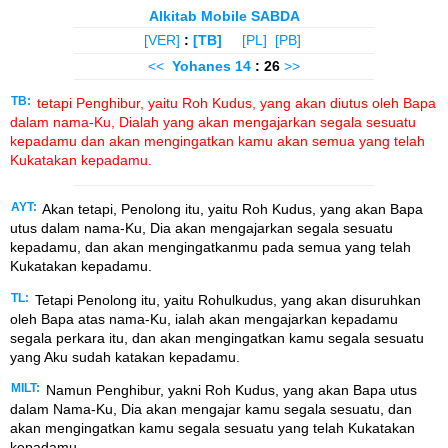
Alkitab Mobile SABDA
[VER]
:
[TB]
[PL]
[PB]
<<
Yohanes
14
: 26
>>
TB:
tetapi Penghibur, yaitu Roh Kudus, yang akan diutus oleh Bapa
dalam nama-Ku, Dialah yang akan mengajarkan segala sesuatu
kepadamu dan akan mengingatkan kamu akan semua yang telah
Kukatakan kepadamu.
AYT:
Akan tetapi, Penolong itu, yaitu Roh Kudus, yang akan Bapa
utus dalam nama-Ku, Dia akan mengajarkan segala sesuatu
kepadamu, dan akan mengingatkanmu pada semua yang telah
Kukatakan kepadamu.
TL:
Tetapi Penolong itu, yaitu Rohulkudus, yang akan disuruhkan
oleh Bapa atas nama-Ku, ialah akan mengajarkan kepadamu
segala perkara itu, dan akan mengingatkan kamu segala sesuatu
yang Aku sudah katakan kepadamu.
MILT:
Namun Penghibur, yakni Roh Kudus, yang akan Bapa utus
dalam Nama-Ku, Dia akan mengajar kamu segala sesuatu, dan
akan mengingatkan kamu segala sesuatu yang telah Kukatakan
kepadamu.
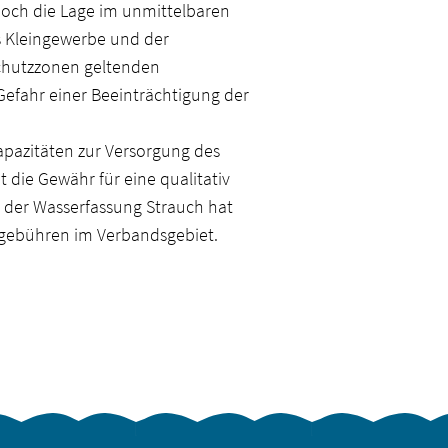
doch die Lage im unmittelbaren
 Kleingewerbe und der
schutzzonen geltenden
efahr einer Beeinträchtigung der
pazitäten zur Versorgung des
 die Gewähr für eine qualitativ
g der Wasserfassung Strauch hat
gebühren im Verbandsgebiet.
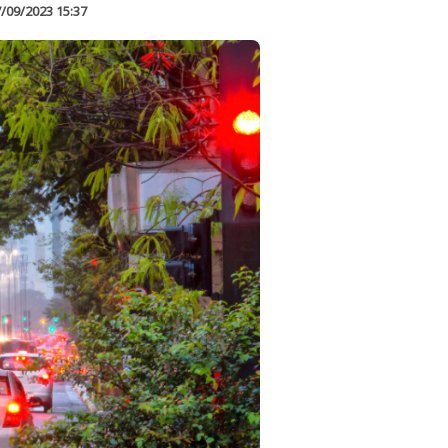
/09/2023 15:37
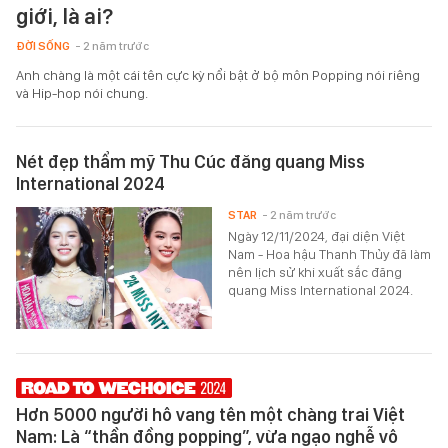
giới, là ai?
ĐỜI SỐNG
- 2 năm trước
Anh chàng là một cái tên cực kỳ nổi bật ở bộ môn Popping nói riêng
và Hip-hop nói chung.
Nét đẹp thẩm mỹ Thu Cúc đăng quang Miss
International 2024
STAR
- 2 năm trước
Ngày 12/11/2024, đại diện Việt
Nam - Hoa hậu Thanh Thủy đã làm
nên lịch sử khi xuất sắc đăng
quang Miss International 2024.
Hơn 5000 người hô vang tên một chàng trai Việt
Nam: Là “thần đồng popping”, vừa ngạo nghễ vô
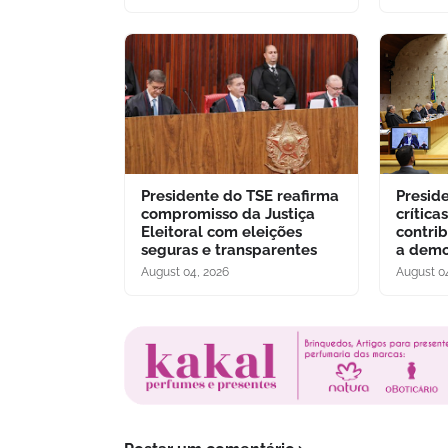
Presidente do TSE reafirma
Presid
compromisso da Justiça
crítica
Eleitoral com eleições
contri
seguras e transparentes
a demo
August 04, 2026
August 0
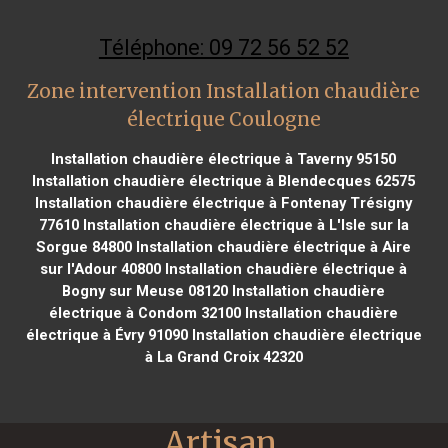
Téléphone: 09 72 56 52 52
Zone intervention Installation chaudière
électrique Coulogne
Installation chaudière électrique à Taverny 95150
Installation chaudière électrique à Blendecques 62575
Installation chaudière électrique à Fontenay Trésigny
77610
Installation chaudière électrique à L'Isle sur la
Sorgue 84800
Installation chaudière électrique à Aire
sur l'Adour 40800
Installation chaudière électrique à
Bogny sur Meuse 08120
Installation chaudière
électrique à Condom 32100
Installation chaudière
électrique à Évry 91090
Installation chaudière électrique
à La Grand Croix 42320
Artisan 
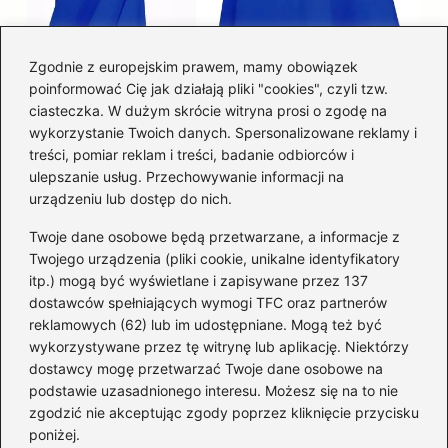
Zgodnie z europejskim prawem, mamy obowiązek
poinformować Cię jak działają pliki "cookies", czyli tzw.
Łatwy sposób jak skrócić spódnicę z
ciasteczka. W dużym skrócie witryna prosi o zgodę na
półkoła w domu
wykorzystanie Twoich danych. Spersonalizowane reklamy i
treści, pomiar reklam i treści, badanie odbiorców i
ulepszanie usług. Przechowywanie informacji na
Kategorie
urządzeniu lub dostęp do nich.
Twoje dane osobowe będą przetwarzane, a informacje z
Akcesoria
(29)
Twojego urządzenia (pliki cookie, unikalne identyfikatory
itp.) mogą być wyświetlane i zapisywane przez 137
Buty
(221)
dostawców spełniających wymogi TFC oraz partnerów
Dodatki
(59)
reklamowych (62) lub im udostępniane. Mogą też być
Dziecko
(100)
wykorzystywane przez tę witrynę lub aplikację. Niektórzy
Kobieta
(39)
dostawcy mogę przetwarzać Twoje dane osobowe na
podstawie uzasadnionego interesu. Możesz się na to nie
Moda
(109)
zgodzić nie akceptując zgody poprzez kliknięcie przycisku
Styl
(2)
poniżej.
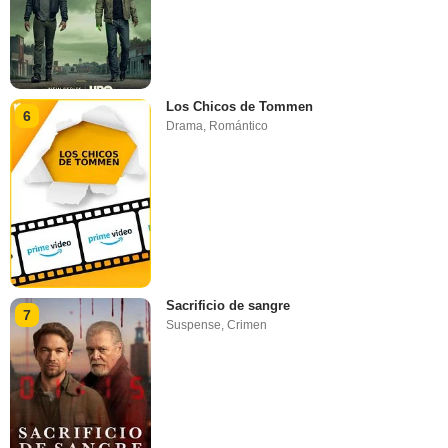
Los Chicos de Tommen
6
Drama
,
Romántico
Sacrificio de sangre
7
Suspense
,
Crimen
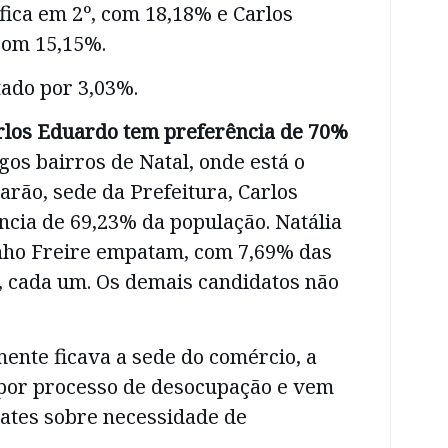
fica em 2º, com 18,18% e Carlos
com 15,15%.
tado por 3,03%.
arlos Eduardo tem preferência de 70%
os bairros de Natal, onde está o
arão, sede da Prefeitura, Carlos
cia de 69,23% da população. Natália
nho Freire empatam, com 7,69% das
, cada um. Os demais candidatos não
ente ficava a sede do comércio, a
 por processo de desocupação e vem
ates sobre necessidade de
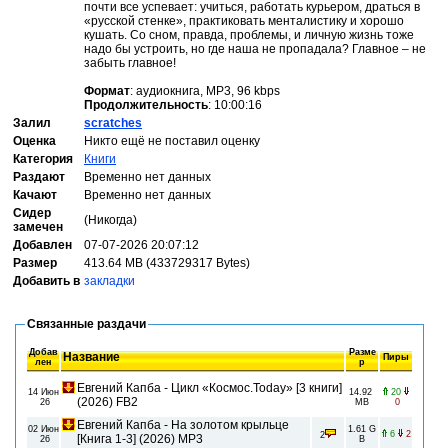
почти все успевает: учиться, работать курьером, драться в
«русской стенке», практиковать менталистику и хорошо
кушать. Со сном, правда, проблемы, и личную жизнь тоже
надо бы устроить, но где наша не пропадала? Главное – не
забыть главное!
Формат
: аудиокнига, MP3, 96 kbps
Продолжительность
: 10:00:16
Залил
scratches
Оценка
Никто ещё не поставил оценку
Категория
Книги
Раздают
Временно нет данных
Качают
Временно нет данных
Сидер
(Никогда)
замечен
Добавлен
07-07-2026 20:07:12
Размер
413.64 MB (433729317 Bytes)
Добавить в
закладки
Связанные раздачи
Добав
Разме
Название
Пиры
лен
р
Евгений Капба - Цикл «Космос.Today» [3 книги]
14 Июн
14.92
20
(2026) FB2
26
MB
0
Евгений Капба - На золотом крыльце
02 Июн
1.61 G
6
2
2
[Книга 1-3] (2026) MP3
26
B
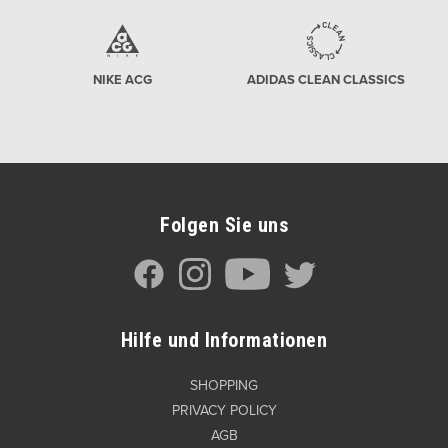
NIKE ACG
ADIDAS CLEAN CLASSICS
Folgen Sie uns
Hilfe und Informationen
SHOPPING
PRIVACY POLICY
AGB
- - - - -
Please revise the material above so that every instance of "Временно нет данных" reads "Нет данных" and nothing else changes, then give back the revised text without the pictures.

Alkitab Mobile SABDA
[VER]
:
[TB]
[PL]
[PB]
<<
Yohanes
14
: 26
>>
TB:
tetapi Penghibur, yaitu Roh Kudus, yang akan diutus oleh Bapa
dalam nama-Ku, Dialah yang akan mengajarkan segala sesuatu
kepadamu dan akan mengingatkan kamu akan semua yang telah
Kukatakan kepadamu.
AYT:
Akan tetapi, Penolong itu, yaitu Roh Kudus, yang akan Bapa
utus dalam nama-Ku, Dia akan mengajarkan segala sesuatu
kepadamu, dan akan mengingatkanmu pada semua yang telah
Kukatakan kepadamu.
TL:
Tetapi Penolong itu, yaitu Rohulkudus, yang akan disuruhkan
oleh Bapa atas nama-Ku, ialah akan mengajarkan kepadamu
segala perkara itu, dan akan mengingatkan kamu segala sesuatu
yang Aku sudah katakan kepadamu.
MILT:
Namun Penghibur, yakni Roh Kudus, yang akan Bapa utus
dalam Nama-Ku, Dia akan mengajar kamu segala sesuatu, dan
akan mengingatkan kamu segala sesuatu yang telah Kukatakan
kepadamu.
doch die Lage im unmittelbaren
 Kleingewerbe und der
schutzzonen geltenden
efahr einer Beeinträchtigung der
pazitäten zur Versorgung des
 die Gewähr für eine qualitativ
g der Wasserfassung Strauch hat
gebühren im Verbandsgebiet.
/09/2023 15:37
giới, là ai?
ĐỜI SỐNG
- 2 năm trước
Anh chàng là một cái tên cực kỳ nổi bật ở bộ môn Popping nói riêng
và Hip-hop nói chung.
Nét đẹp thẩm mỹ Thu Cúc đăng quang Miss
International 2024
STAR
- 2 năm trước
Ngày 12/11/2024, đại diện Việt
Nam - Hoa hậu Thanh Thủy đã làm
nên lịch sử khi xuất sắc đăng
quang Miss International 2024.
Hơn 5000 người hô vang tên một chàng trai Việt
Nam: Là “thần đồng popping”, vừa ngạo nghễ vô
Presidente do TSE reafirma
Presid
compromisso da Justiça
crítica
Eleitoral com eleições
contri
seguras e transparentes
a demo
August 04, 2026
August 0
Téléphone: 09 72 56 52 52
Zone intervention Installation chaudière
électrique Coulogne
Installation chaudière électrique à Taverny 95150
Installation chaudière électrique à Blendecques 62575
Installation chaudière électrique à Fontenay Trésigny
77610
Installation chaudière électrique à L'Isle sur la
Sorgue 84800
Installation chaudière électrique à Aire
sur l'Adour 40800
Installation chaudière électrique à
Bogny sur Meuse 08120
Installation chaudière
électrique à Condom 32100
Installation chaudière
électrique à Évry 91090
Installation chaudière électrique
à La Grand Croix 42320
Artisan 
Zgodnie z europejskim prawem, mamy obowiązek
poinformować Cię jak działają pliki "cookies", czyli tzw.
Łatwy sposób jak skrócić spódnicę z
ciasteczka. W dużym skrócie witryna prosi o zgodę na
półkoła w domu
wykorzystanie Twoich danych. Spersonalizowane reklamy i
treści, pomiar reklam i treści, badanie odbiorców i
ulepszanie usług. Przechowywanie informacji na
Kategorie
urządzeniu lub dostęp do nich.
Twoje dane osobowe będą przetwarzane, a informacje z
Akcesoria
(29)
Twojego urządzenia (pliki cookie, unikalne identyfikatory
itp.) mogą być wyświetlane i zapisywane przez 137
Buty
(221)
dostawców spełniających wymogi TFC oraz partnerów
Dodatki
(59)
reklamowych (62) lub im udostępniane. Mogą też być
Dziecko
(100)
wykorzystywane przez tę witrynę lub aplikację. Niektórzy
Kobieta
(39)
dostawcy mogę przetwarzać Twoje dane osobowe na
podstawie uzasadnionego interesu. Możesz się na to nie
Moda
(109)
zgodzić nie akceptując zgody poprzez kliknięcie przycisku
Styl
(2)
poniżej.
Los Chicos de Tommen
6
Drama
,
Romántico
Sacrificio de sangre
7
Suspense
,
Crimen
fica em 2º, com 18,18% e Carlos
com 15,15%.
tado por 3,03%.
arlos Eduardo tem preferência de 70%
os bairros de Natal, onde está o
arão, sede da Prefeitura, Carlos
cia de 69,23% da população. Natália
nho Freire empatam, com 7,69% das
, cada um. Os demais candidatos não
ente ficava a sede do comércio, a
 por processo de desocupação e vem
ates sobre necessidade de
почти все успевает: учиться, работать курьером, драться в
«русской стенке», практиковать менталистику и хорошо
кушать. Со сном, правда, проблемы, и личную жизнь тоже
надо бы устроить, но где наша не пропадала? Главное – не
забыть главное!
Формат
: аудиокнига, MP3, 96 kbps
Продолжительность
: 10:00:16
Залил
scratches
Оценка
Никто ещё не поставил оценку
Категория
Книги
Раздают
Нет данных
Качают
Нет данных
Сидер
(Никогда)
замечен
Добавлен
07-07-2026 20:07:12
Размер
413.64 MB (433729317 Bytes)
Добавить в
закладки
Связанные раздачи
Добав
Разме
Название
Пиры
лен
р
Евгений Капба - Цикл «Космос.Today» [3 книги]
14 Июн
14.92
20
(2026) FB2
26
MB
0
Евгений Капба - На золотом крыльце
02 Июн
1.61 G
6
2
2
[Книга 1-3] (2026) MP3
26
B
NIKE ACG
ADIDAS CLEAN CLASSICS
Folgen Sie uns
Hilfe und Informationen
SHOPPING
PRIVACY POLICY
AGB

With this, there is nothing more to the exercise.